*Page text:*
+++++

An Ohio University program is bringing several departments together to figure out how to implement environmentally friendly technologies throughout campus.
A new project aims to make Ohio University facilities more environmentally friendly.
The project, dubbed the Project Managers Professional Development Program, will bring together several Ohio University offices to brainstorm the best ways to keep University facilities up-to-date on modern, sustainable designs, such as sustainable stormwater runoff and green roof technologies.
“We realized that the constant development of technologies within facilities, design and construction were extreme––making it, at times, difficult to stay current in the field,” Annie Laurie Cadmus, director of the Office of Sustainability, said in an email.
The main goal of the project, which is on a one-year trial, is to focus on waste management and energy efficiency throughout the construction process, while also maintaining LEED, Leadership in Energy and Environmental Design, green building certifications.
“Architects know, and contractors know, that this is the way universities want to do business,” Sam Crowl, a sustainability specialist at OU, said. “That’s refreshing. That’s made this program be successful in a way that I wasn’t prepared for.”
According to Crowl, attendance, feedback, and participation at these workshops have all been positive.

+++++

*Entries supplied:*
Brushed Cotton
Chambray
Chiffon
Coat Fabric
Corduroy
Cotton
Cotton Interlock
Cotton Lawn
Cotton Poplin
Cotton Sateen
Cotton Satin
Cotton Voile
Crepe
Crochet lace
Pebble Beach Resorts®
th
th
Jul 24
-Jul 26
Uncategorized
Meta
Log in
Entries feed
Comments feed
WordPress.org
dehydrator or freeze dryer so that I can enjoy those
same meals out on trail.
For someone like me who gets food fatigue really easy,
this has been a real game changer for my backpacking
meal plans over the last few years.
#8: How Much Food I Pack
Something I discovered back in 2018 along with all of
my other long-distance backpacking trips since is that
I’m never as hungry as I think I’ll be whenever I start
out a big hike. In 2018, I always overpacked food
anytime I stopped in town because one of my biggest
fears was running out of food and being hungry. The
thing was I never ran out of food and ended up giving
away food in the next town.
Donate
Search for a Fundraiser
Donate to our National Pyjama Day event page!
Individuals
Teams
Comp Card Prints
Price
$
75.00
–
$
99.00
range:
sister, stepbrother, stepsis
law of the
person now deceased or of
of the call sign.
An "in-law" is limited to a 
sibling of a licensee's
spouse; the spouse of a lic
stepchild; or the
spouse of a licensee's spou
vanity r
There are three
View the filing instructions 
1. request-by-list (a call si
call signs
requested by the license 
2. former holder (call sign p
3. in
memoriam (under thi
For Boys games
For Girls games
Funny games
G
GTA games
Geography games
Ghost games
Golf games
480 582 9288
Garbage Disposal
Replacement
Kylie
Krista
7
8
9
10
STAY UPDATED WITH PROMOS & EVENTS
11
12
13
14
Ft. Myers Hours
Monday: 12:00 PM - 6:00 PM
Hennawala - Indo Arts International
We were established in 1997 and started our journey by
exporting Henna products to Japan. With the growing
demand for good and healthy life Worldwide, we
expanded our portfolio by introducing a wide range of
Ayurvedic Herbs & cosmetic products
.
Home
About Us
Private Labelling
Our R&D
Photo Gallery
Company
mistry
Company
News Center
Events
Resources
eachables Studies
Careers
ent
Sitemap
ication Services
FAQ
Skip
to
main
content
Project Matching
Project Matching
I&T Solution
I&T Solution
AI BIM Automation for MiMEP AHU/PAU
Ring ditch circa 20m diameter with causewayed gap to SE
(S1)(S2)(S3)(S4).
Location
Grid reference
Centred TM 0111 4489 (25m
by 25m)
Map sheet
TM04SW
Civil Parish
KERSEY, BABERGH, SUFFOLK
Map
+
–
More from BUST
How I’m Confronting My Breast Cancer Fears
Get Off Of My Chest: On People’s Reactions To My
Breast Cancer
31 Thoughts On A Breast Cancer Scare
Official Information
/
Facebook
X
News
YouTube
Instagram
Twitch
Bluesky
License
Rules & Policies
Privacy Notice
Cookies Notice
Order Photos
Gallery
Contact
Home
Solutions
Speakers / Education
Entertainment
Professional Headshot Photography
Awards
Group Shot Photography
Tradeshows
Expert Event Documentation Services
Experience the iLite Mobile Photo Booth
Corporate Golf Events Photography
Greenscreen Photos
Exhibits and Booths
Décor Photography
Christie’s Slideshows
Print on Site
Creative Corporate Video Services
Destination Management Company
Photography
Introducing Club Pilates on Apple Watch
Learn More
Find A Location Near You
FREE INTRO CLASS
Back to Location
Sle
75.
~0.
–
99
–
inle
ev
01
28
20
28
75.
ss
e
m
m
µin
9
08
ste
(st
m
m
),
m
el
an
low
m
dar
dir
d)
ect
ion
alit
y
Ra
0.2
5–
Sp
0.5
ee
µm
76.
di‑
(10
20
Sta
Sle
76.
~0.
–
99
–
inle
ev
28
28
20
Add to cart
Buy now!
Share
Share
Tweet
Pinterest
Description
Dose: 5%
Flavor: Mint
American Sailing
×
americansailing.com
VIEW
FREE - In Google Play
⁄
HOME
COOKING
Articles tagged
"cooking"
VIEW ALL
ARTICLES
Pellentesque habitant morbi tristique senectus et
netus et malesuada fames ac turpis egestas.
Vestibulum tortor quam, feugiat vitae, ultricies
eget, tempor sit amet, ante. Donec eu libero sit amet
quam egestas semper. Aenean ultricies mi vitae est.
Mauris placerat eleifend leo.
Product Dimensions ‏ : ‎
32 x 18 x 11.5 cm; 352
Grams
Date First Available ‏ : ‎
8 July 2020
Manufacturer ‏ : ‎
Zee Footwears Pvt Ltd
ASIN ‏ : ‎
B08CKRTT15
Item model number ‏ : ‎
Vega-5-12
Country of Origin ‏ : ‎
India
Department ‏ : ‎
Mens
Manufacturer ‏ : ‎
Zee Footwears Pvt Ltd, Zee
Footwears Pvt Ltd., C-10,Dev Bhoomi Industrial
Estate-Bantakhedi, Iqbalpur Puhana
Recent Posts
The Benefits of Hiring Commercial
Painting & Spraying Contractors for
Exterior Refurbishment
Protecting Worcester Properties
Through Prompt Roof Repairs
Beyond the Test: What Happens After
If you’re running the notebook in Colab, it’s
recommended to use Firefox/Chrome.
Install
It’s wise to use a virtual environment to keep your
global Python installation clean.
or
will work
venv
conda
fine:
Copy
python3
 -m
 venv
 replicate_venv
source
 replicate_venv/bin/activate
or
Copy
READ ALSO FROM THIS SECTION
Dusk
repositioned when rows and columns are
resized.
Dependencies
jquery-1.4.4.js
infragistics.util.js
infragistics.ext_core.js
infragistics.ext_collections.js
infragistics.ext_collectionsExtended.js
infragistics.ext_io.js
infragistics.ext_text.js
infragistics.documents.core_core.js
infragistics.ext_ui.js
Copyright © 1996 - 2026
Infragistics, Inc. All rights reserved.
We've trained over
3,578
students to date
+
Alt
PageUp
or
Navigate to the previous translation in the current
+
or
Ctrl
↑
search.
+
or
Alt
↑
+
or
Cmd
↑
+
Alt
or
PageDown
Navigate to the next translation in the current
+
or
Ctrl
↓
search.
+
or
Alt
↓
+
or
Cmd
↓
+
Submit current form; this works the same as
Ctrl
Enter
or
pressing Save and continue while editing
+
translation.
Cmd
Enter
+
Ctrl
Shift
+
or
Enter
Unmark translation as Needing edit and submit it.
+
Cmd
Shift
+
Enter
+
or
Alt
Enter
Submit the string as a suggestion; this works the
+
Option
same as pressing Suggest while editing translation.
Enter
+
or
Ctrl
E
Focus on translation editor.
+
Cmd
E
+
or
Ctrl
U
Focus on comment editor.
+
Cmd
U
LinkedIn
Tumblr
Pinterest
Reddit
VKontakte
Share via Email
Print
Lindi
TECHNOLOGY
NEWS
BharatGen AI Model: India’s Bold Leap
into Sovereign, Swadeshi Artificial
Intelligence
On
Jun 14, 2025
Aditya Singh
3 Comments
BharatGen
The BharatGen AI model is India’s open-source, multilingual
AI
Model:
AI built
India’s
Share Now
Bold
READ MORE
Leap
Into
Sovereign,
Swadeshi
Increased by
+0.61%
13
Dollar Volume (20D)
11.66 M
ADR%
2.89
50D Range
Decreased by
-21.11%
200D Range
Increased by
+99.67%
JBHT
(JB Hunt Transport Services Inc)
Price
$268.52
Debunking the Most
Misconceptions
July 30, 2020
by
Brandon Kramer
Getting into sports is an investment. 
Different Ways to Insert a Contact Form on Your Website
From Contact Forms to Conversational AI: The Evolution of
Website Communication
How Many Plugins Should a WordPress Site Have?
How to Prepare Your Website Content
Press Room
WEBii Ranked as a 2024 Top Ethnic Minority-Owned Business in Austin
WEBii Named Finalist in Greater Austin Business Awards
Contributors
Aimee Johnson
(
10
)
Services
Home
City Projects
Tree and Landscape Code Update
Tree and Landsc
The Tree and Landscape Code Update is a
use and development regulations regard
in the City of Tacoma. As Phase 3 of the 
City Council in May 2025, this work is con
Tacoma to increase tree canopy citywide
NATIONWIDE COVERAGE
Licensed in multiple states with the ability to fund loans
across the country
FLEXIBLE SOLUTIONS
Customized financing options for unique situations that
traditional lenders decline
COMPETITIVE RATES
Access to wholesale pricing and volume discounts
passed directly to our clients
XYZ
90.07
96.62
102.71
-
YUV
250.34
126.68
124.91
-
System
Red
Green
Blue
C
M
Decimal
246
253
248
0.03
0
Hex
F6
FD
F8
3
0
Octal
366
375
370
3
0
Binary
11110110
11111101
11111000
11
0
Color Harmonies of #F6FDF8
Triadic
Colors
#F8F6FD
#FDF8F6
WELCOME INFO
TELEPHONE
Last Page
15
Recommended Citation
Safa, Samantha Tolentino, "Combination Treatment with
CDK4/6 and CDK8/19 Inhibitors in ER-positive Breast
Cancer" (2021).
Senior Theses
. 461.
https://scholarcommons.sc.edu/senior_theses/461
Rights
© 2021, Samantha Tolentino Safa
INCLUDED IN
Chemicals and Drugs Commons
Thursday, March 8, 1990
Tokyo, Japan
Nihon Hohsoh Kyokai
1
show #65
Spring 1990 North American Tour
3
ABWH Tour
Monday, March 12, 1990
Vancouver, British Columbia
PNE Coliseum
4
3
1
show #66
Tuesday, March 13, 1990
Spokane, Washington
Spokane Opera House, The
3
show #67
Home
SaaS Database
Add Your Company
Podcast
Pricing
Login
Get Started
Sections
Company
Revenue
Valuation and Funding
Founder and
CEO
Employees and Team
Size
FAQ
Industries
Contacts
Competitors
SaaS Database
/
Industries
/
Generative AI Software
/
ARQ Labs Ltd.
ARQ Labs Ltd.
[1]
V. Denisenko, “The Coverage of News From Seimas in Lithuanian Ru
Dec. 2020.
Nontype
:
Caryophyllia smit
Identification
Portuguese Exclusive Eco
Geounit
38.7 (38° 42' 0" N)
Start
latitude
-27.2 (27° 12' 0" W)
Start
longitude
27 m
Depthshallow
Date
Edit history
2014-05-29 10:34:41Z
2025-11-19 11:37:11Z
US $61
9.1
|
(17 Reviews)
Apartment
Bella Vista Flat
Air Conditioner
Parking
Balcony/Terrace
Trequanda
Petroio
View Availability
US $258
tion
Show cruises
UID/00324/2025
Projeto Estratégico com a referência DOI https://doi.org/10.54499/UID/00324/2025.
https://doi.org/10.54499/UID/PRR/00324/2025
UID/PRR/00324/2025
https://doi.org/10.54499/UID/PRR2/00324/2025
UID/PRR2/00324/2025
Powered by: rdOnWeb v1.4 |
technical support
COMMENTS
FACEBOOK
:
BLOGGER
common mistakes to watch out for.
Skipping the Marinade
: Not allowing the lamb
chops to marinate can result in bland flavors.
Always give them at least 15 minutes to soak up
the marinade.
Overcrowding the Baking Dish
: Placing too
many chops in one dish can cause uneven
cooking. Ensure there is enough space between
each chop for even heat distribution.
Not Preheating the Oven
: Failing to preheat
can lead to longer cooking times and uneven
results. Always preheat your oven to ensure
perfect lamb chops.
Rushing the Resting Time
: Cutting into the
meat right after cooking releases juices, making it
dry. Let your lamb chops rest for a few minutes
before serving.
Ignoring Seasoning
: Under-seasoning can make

+++++

*Exercise tasks:*
[A] Answer these from the article about Ohio University's sustainability program:
(i) What is the project called?
(ii) How long is the project's trial period?
(iii) What is Sam Crowl's position at OU?
[B] Extend the article about Ohio University's sustainability program past its final sentence.

*Set of answers:*
[A]
(i) The Project Managers Professional Development Program
(ii) One year
(iii) Sustainability specialist

[B]
“Sustainability is big business,” Crowl said. “If we’re going to spend extra dollars doing things, we might as well make it for good reasons.”
Currently, six of OU’s project managers are certified LEED experts, meaning that they plan construction improvements with environmental impact in mind, Crowl said.
The project is looking to introduce experts in Green Globes, another green building certification program, on campus in the near future.
Green Globes would serve as a more cost-effective alternative to the LEED certification program and offer flexible, case-by-case inspection of sites, according to Crowl.
“Students, faculty, staff and community members are constantly utilizing the buildings and grounds on this campus, making these spaces the perfect canvas for sustainability education and implementation,” Cadmus said. “By working with the professionals on campus who design, plan and construct our built environment, we’re able to work together in a really exciting way.”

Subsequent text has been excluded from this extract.